#### Problem statement:
Extract the data from its first line through the line containing "v(0, -22.23) *", both ends included, and reproduce each of those lines without any change.

[start Records for the exercise]

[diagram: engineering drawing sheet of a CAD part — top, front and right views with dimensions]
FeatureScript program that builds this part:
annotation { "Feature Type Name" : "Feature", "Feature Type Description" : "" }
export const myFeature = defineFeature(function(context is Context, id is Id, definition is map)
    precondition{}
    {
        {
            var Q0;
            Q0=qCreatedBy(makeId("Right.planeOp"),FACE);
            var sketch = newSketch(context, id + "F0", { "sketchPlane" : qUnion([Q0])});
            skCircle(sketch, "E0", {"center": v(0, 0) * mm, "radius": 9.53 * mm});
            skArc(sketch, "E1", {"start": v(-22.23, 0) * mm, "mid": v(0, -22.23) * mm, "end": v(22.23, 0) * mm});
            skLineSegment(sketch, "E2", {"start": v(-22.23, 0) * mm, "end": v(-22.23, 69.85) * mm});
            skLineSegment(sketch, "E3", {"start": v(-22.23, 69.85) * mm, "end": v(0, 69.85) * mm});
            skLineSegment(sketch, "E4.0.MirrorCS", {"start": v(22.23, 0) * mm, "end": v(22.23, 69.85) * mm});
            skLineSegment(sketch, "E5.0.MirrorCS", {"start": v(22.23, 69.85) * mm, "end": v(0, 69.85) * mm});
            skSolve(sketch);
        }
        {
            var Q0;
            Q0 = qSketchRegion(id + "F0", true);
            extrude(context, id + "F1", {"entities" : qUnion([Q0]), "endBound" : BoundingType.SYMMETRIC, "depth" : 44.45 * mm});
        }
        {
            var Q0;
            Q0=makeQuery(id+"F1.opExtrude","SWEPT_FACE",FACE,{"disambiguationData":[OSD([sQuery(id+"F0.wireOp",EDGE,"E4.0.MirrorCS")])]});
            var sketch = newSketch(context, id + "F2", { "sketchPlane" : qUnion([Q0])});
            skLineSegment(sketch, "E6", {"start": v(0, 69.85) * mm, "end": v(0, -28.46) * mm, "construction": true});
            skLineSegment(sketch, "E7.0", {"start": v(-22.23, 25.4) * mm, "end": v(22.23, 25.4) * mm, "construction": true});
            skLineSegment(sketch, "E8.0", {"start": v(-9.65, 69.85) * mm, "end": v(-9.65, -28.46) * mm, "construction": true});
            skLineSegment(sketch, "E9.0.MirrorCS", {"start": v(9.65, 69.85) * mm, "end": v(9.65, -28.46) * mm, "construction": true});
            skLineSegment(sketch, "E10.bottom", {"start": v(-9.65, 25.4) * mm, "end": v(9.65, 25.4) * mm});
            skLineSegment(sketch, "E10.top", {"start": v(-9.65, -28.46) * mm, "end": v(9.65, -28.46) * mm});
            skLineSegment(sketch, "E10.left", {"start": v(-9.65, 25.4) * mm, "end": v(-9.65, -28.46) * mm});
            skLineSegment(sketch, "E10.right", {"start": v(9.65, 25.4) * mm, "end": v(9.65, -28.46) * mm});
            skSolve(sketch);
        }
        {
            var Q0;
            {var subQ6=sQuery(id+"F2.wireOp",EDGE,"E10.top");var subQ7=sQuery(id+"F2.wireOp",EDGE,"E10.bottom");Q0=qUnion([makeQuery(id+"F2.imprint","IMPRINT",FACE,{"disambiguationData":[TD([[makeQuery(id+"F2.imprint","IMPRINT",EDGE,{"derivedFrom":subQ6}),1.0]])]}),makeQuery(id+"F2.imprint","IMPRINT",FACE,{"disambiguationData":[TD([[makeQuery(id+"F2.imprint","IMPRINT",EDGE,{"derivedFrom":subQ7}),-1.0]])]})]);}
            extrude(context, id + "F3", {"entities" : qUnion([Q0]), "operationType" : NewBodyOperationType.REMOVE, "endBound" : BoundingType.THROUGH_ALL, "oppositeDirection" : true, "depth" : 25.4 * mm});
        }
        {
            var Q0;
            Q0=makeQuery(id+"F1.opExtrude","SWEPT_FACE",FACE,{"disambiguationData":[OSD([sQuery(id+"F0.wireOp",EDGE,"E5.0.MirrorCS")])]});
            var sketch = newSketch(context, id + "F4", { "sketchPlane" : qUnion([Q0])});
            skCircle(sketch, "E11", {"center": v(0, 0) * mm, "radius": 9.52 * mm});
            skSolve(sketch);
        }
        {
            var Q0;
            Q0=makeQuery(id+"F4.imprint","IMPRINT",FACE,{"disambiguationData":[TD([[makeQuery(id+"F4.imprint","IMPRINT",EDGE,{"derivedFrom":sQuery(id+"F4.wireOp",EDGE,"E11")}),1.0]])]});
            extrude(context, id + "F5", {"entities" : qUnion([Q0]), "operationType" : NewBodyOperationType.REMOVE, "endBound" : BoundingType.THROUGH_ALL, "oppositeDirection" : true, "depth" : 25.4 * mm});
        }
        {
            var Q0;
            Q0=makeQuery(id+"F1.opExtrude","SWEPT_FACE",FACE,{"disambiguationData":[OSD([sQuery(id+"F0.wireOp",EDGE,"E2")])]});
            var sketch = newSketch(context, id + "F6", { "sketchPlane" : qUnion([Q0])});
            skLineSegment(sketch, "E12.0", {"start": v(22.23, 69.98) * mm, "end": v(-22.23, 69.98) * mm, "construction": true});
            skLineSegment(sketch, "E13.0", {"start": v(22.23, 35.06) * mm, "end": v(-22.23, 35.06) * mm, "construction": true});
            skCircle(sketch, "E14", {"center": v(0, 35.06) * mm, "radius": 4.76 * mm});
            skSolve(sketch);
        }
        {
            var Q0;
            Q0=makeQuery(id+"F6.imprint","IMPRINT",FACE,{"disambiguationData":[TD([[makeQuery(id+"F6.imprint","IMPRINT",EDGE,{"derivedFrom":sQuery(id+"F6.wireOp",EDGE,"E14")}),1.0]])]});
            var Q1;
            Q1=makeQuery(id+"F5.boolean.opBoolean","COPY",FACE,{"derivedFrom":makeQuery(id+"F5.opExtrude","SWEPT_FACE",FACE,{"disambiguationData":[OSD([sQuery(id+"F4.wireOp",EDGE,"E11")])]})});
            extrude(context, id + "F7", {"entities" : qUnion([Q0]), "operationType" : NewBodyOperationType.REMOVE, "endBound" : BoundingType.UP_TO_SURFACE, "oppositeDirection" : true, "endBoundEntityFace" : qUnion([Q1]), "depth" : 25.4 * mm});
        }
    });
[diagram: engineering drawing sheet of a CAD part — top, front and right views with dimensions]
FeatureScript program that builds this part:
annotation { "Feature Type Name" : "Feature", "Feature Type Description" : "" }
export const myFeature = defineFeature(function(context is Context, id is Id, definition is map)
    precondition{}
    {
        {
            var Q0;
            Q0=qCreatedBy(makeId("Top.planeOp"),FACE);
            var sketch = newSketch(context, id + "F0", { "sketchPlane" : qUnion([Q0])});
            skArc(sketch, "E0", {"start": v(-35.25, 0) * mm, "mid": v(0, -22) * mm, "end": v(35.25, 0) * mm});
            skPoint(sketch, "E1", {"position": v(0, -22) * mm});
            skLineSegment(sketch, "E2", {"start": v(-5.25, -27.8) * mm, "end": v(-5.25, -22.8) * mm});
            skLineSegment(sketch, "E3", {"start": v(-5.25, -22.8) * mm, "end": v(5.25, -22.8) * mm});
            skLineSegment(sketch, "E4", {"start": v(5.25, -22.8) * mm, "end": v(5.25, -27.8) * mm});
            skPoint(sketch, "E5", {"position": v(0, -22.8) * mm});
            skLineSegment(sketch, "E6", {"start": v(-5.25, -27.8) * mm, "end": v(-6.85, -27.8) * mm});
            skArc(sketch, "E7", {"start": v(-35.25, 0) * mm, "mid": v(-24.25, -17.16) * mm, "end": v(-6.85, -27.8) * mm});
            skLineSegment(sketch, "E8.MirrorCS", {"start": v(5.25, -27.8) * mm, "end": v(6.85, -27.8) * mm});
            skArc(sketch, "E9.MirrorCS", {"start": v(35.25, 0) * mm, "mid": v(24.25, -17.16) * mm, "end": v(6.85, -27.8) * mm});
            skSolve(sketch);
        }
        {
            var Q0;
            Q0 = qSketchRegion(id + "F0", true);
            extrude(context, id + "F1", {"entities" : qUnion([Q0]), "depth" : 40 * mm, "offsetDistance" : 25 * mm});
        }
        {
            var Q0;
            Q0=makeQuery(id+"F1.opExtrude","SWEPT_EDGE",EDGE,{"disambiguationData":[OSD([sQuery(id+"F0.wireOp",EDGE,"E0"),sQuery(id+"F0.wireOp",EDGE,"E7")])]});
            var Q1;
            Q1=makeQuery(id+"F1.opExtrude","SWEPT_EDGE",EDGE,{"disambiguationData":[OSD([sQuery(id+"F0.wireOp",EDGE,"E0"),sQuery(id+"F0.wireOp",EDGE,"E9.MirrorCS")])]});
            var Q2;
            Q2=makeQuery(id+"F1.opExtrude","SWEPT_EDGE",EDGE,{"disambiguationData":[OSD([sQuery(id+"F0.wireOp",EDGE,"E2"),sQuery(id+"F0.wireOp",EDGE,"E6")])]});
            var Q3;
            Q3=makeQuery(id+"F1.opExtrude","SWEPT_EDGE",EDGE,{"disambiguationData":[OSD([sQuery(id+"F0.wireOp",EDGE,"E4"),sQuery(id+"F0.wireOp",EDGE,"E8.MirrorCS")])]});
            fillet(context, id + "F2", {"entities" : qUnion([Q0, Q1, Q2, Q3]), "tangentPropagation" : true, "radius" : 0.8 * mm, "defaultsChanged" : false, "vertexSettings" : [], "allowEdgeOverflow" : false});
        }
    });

[end Records for the exercise]

#### Exercise response:
[diagram: engineering drawing sheet of a CAD part — top, front and right views with dimensions]
FeatureScript program that builds this part:
annotation { "Feature Type Name" : "Feature", "Feature Type Description" : "" }
export const myFeature = defineFeature(function(context is Context, id is Id, definition is map)
    precondition{}
    {
        {
            var Q0;
            Q0=qCreatedBy(makeId("Right.planeOp"),FACE);
            var sketch = newSketch(context, id + "F0", { "sketchPlane" : qUnion([Q0])});
            skCircle(sketch, "E0", {"center": v(0, 0) * mm, "radius": 9.53 * mm});
            skArc(sketch, "E1", {"start": v(-22.23, 0) * mm, "mid": v(0, -22.23) * mm, "end": v(22.23, 0) * mm});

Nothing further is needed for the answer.